Dr. Potbury brought the slip of paper closer to his vest and looked at Hoag over his spectacles. "Any particular reason," he asked, "why you should find blood under your fingernails?"

"No. That is to say — Well, no — there isn't. But it is blood — isn't it?"

"No," Potbury said heavily. "No, it isn't blood."


  
A fantasy-mystery

Robert Heinlein's "The Unpleasant Profession of Jonathan Hoag" starts out as a mystery story. A sensitive, aristocratic man realizes that he has an unusual stain beneath his fingernails, and has no idea how it got there. He fears that it might be blood. Unable to investigate for himself, for peculiar reasons that emerge during the story, he hires detectives: Edward and Cynthia Randall, a married couple, who started out as a business partnership and remained one after they married. At this point, the Randalls, and especially Edward, become the viewpoint characters, and remain so. And in the course of their investigation the story becomes increasingly weird, building up to a final revelation.

This novella is a big departure for Heinlein in a number of ways. It's not hard science fiction, or science fiction of any kind, but fantasy. It's not set in an outer-space analog of the American frontier, but in a big city, Chicago, and in the present day. And Edward Randall isn't a technologically competent science-fictional hero; his rationality serves not to solve his problems but to try, futilely, to explain them away. What finally brings him through is his emotions: his devotion to his wife.
  

Glamour in the urban world

The key to "Jonathan Hoag" lies in the nature of its antagonists, the Sons of the Bird. They walk among human beings, but are not human. They have mysterious powers and can do things that defy rational explanation. They live in a hidden realm from which they can enter the mundane world at will. They enter dreams and carry off dreamers to their own realm; they create illusions and distort memories; they are, in a word, creatures of glamour, in the old magical sense of the word. Glamour is the distinctive quality of the fairies, and the Sons of the Bird are fairies of the modern, urban world. And like fairies, they're soulless, amoral, and wantonly cruel, convinced of their right to torment human beings for their convenience or amusement.

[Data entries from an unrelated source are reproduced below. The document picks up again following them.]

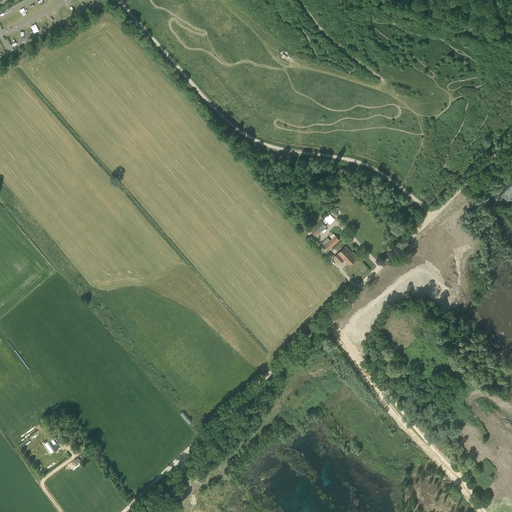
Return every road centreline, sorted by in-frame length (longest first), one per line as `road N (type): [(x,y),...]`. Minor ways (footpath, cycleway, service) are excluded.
road 1 (track): [(116,0),(243,134),(279,149),(358,161),(425,209)]
road 2 (track): [(124,511),(353,292)]
road 3 (track): [(299,0),(381,79),(376,87),(306,65),(223,0)]
road 4 (unclassified): [(353,292),(511,140)]
road 5 (track): [(511,46),(373,0)]
road 6 (track): [(425,209),(511,125)]
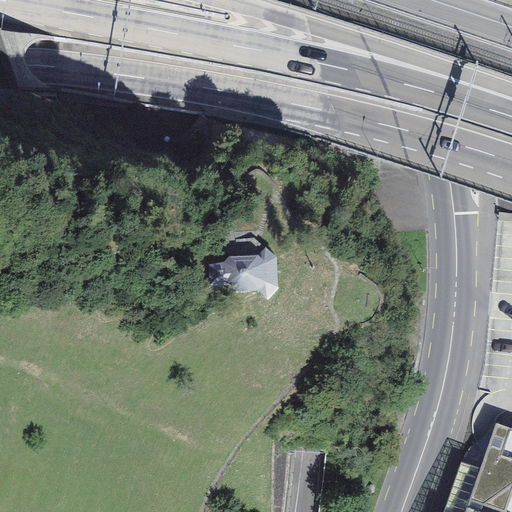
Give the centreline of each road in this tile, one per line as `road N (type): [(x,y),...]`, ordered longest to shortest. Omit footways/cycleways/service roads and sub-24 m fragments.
road 1 (primary): [(379,0),(435,111),(455,230),(444,380),(401,511)]
road 2 (motorway): [(511,118),(250,48),(2,0)]
road 3 (motorway): [(0,63),(225,90),(394,125),(511,161)]
road 4 (motorway): [(511,91),(223,0)]
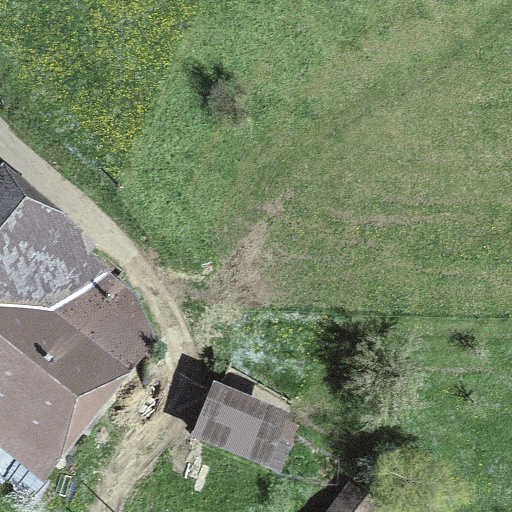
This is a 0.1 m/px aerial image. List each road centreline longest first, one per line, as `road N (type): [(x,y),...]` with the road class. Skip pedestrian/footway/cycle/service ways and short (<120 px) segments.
road 1 (track): [(98,511),(106,467),(165,381),(162,327),(146,280)]
road 2 (unclassified): [(146,280),(81,206),(0,137)]
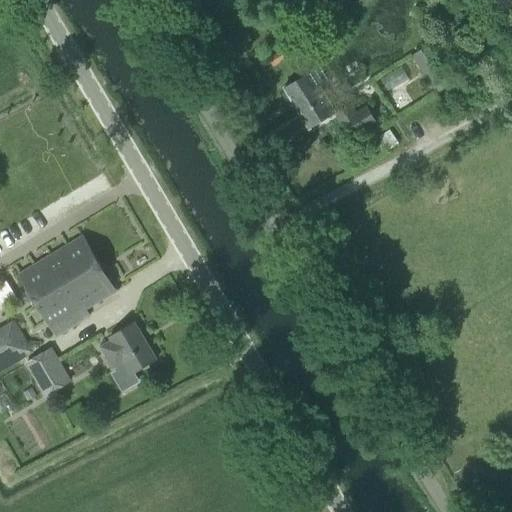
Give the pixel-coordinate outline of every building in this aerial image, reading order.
[(295,0),(283,7),(290,20),(313,8),(308,0),(295,0)] [(434,5),(423,12),(433,26),(443,19),(434,5)] [(411,56),(435,94),(453,82),(429,44),(411,56)] [(268,60),(273,68),(286,59),(281,52),(268,60)] [(284,88),(310,130),(336,113),(320,87),(329,82),(319,67),(284,88)] [(402,68),(381,81),(388,91),(408,79),(402,68)] [(342,122),(351,137),(377,121),(368,106),(342,122)] [(19,274),(56,336),(89,317),(85,309),(114,292),(115,293),(116,292),(83,237),(19,274)] [(112,374),(122,392),(140,382),(135,373),(156,361),(134,323),(110,337),(112,340),(100,347),(113,370),(115,369),(116,372),(112,374)] [(6,325),(0,328),(0,370),(24,357),(6,325)] [(51,350),(27,363),(46,396),(69,383),(51,350)] [(31,388),(23,393),(27,402),(36,397),(31,388)]
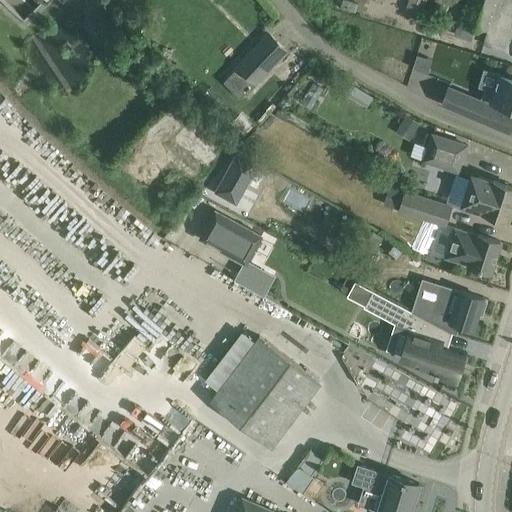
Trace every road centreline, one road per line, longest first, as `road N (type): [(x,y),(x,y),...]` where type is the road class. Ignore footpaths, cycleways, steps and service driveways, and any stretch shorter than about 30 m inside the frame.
road 1 (residential): [(511,143),(435,113),(322,51),(278,0)]
road 2 (tertiary): [(511,365),(493,425),(484,511)]
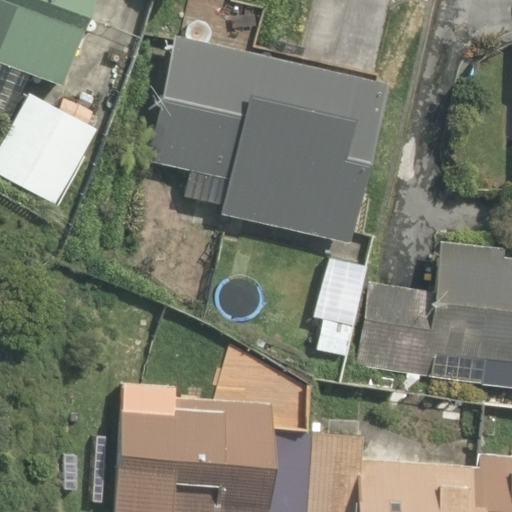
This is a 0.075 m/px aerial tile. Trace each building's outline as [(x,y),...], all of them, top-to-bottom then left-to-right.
[(106,5),(94,0),(0,0),(0,66),(66,95),(106,5)] [(257,17),(191,0),(153,0),(144,38),(178,47),(146,175),(234,197),(228,218),(359,252),(400,92),(248,53),(257,17)] [(102,132),(26,92),(0,141),(0,180),(61,212),(102,132)] [(511,263),(435,258),(426,369),(485,374),(484,392),(511,393),(511,263)] [(288,511),(293,428),(183,423),(185,379),(127,376),(121,511),(288,511)] [(476,474),(307,455),(300,511),(511,511),(511,458),(478,455),(476,474)]
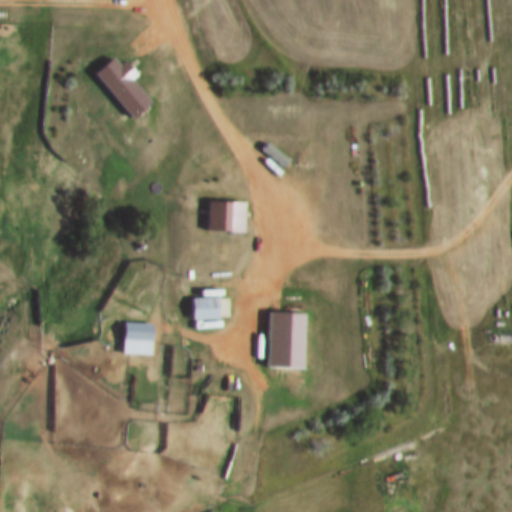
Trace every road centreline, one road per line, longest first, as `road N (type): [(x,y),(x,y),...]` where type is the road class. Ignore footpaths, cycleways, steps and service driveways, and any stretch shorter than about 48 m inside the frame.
road 1 (track): [(291,240),(328,259),(434,256),(511,180)]
road 2 (track): [(0,2),(173,22)]
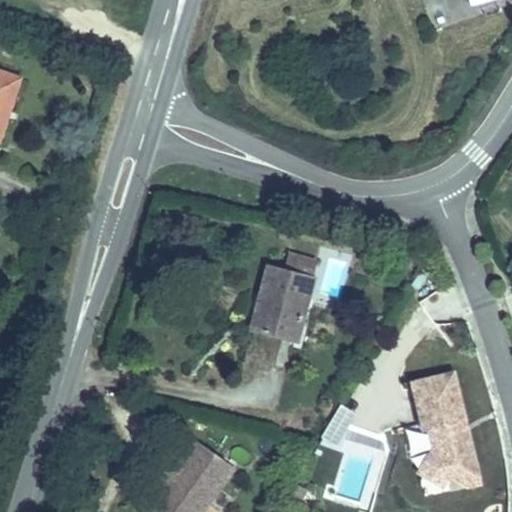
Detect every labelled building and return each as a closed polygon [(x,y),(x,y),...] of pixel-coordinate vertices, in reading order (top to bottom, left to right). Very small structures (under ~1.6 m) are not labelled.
[(0,75),(8,79),(13,65),(0,59),(0,75)] [(0,101),(8,79),(0,75),(0,101)] [(274,273),(260,336),(306,346),(319,282),(274,273)] [(475,433),(463,379),(421,389),(432,437),(437,435),(442,456),(428,480),(451,494),(457,483),(462,476),(465,478),(485,473),(479,447),(473,444),(471,434),(475,433)] [(211,511),(235,483),(201,455),(178,483),(170,476),(158,491),(167,497),(155,511),(211,511)] [(489,490),(485,473),(465,478),(462,476),(457,483),(475,493),(489,490)]
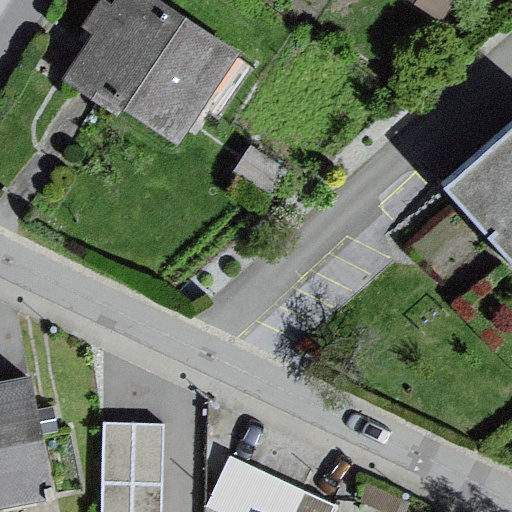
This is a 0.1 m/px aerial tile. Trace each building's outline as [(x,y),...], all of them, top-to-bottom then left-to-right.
[(238,54),(152,0),(124,0),(121,7),(110,0),(105,0),(93,19),(87,28),(100,36),(72,80),(178,147),(238,54)] [(420,0),(440,14),(449,0),(420,0)] [(511,124),(440,187),(511,268),(511,124)] [(284,173),(244,144),(223,174),(263,203),(284,173)] [(0,505),(30,501),(10,378),(0,379),(0,505)] [(153,511),(155,429),(98,428),(96,511),(153,511)] [(227,511),(331,511),(335,505),(235,459),(213,505),(227,511)]
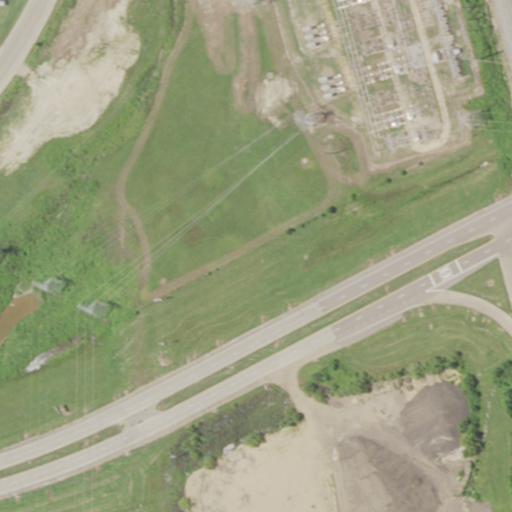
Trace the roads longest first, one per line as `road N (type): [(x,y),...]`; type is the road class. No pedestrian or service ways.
road 1 (primary): [(153,428),(511,242)]
road 2 (primary): [(511,207),(156,397)]
road 3 (motorway): [(156,397),(0,459)]
road 4 (motorway): [(0,488),(153,428)]
road 5 (motorway): [(394,306),(448,298),(483,304),(511,325)]
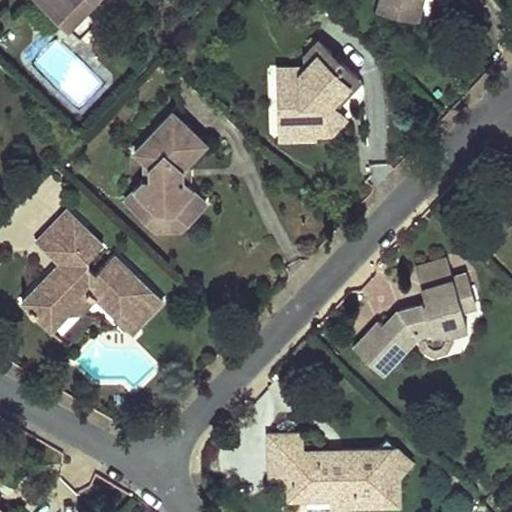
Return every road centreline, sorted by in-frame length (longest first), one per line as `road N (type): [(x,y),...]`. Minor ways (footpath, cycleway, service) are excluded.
road 1 (residential): [(511,112),(480,119),(150,473)]
road 2 (residential): [(150,473),(0,390)]
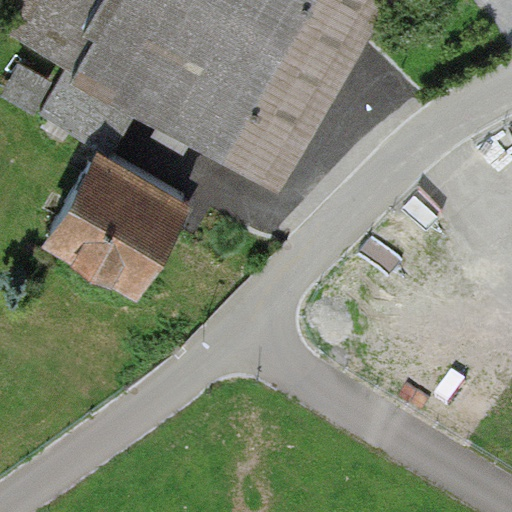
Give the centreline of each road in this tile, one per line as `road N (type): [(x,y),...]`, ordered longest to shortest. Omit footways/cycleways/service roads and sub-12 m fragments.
road 1 (residential): [(511,87),(420,147),(243,321)]
road 2 (residential): [(243,321),(511,491)]
road 3 (residential): [(243,321),(5,511)]
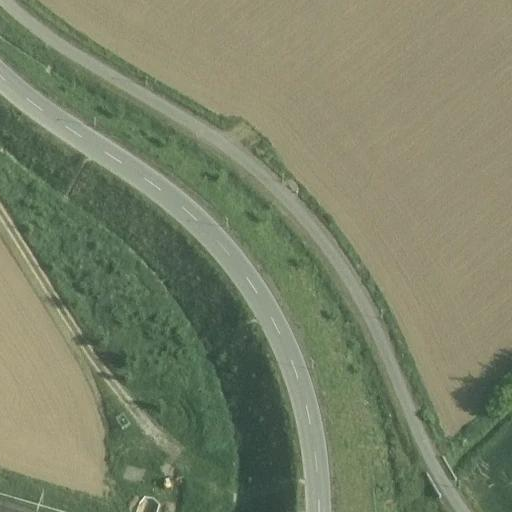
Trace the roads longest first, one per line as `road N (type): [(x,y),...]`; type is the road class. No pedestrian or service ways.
road 1 (unclassified): [(459,511),(425,454),(372,326),(309,229),(222,148),(70,57),(0,3)]
road 2 (unclassified): [(317,511),(302,397),(247,308),(178,226),(62,146),(0,88)]
road 3 (track): [(0,207),(126,400),(193,460)]
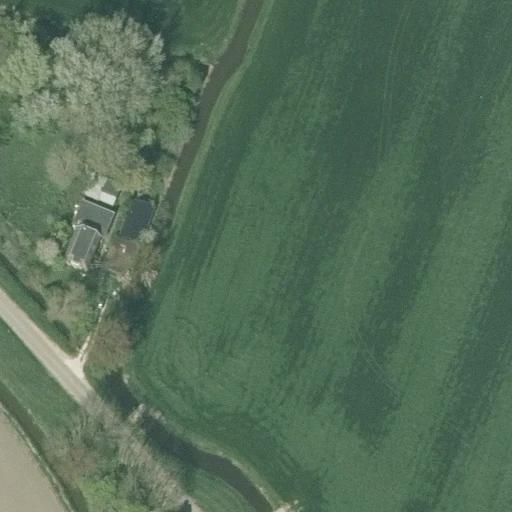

And that's the key to Edward Randall's characterization, too. As the hero of a fairy story, he gets through his agony on the strength of a good heart and true love. Heinlein has retold the story of Tam Lin, but with the sex roles interchanged. He makes it clear that Cynthia is actually the more competent of the two ... but in the end, it's Edward's devotion that saves her. And it's Edward's further inquiries that ultimately answer Hoag's question, and reveal his own true nature to him — enabling him to tell Edward and Cynthia what kind of conflict they stumbled into.
  

Marriage & the safe place

One of this story's appeals is its portrayal of the real substance of a marriage. The Randalls seem to be partly inspired by Nick and Nora Charles, though in a key of lower middle-class struggle rather than wealthy eccentricity. But their comedic aspects don't cover up their real attachment to each other. I was particularly struck by a paragraph early in the story:

Cynthia was already asleep when he got back; he slid into bed quietly. She snuggled up to him without waking, her body warming his. Quickly he was asleep, too.

In fact, most of "Jonathan Hoag" revolves around the Randalls' shared bed, and their departures from it and returns to it. If a horror story is about uncanny threats to what should be a safe place, the Randalls' bed is their ultimate safe place. And the story ends with their flight from Chicago before a kind of divine wrath settles on it, to re-create this safe place elsewhere — as if Lot and his wife had gotten away from Sodom, neither of them looking back, and found a home somewhere else.

What Heinlein has given us, in this story, is an early, and very dark, example of urban fantasy. That's not what we usually remember him for. But he does it well; "The Unpleasant Profession of Jonathan Hoag" is one of his more memorable stories.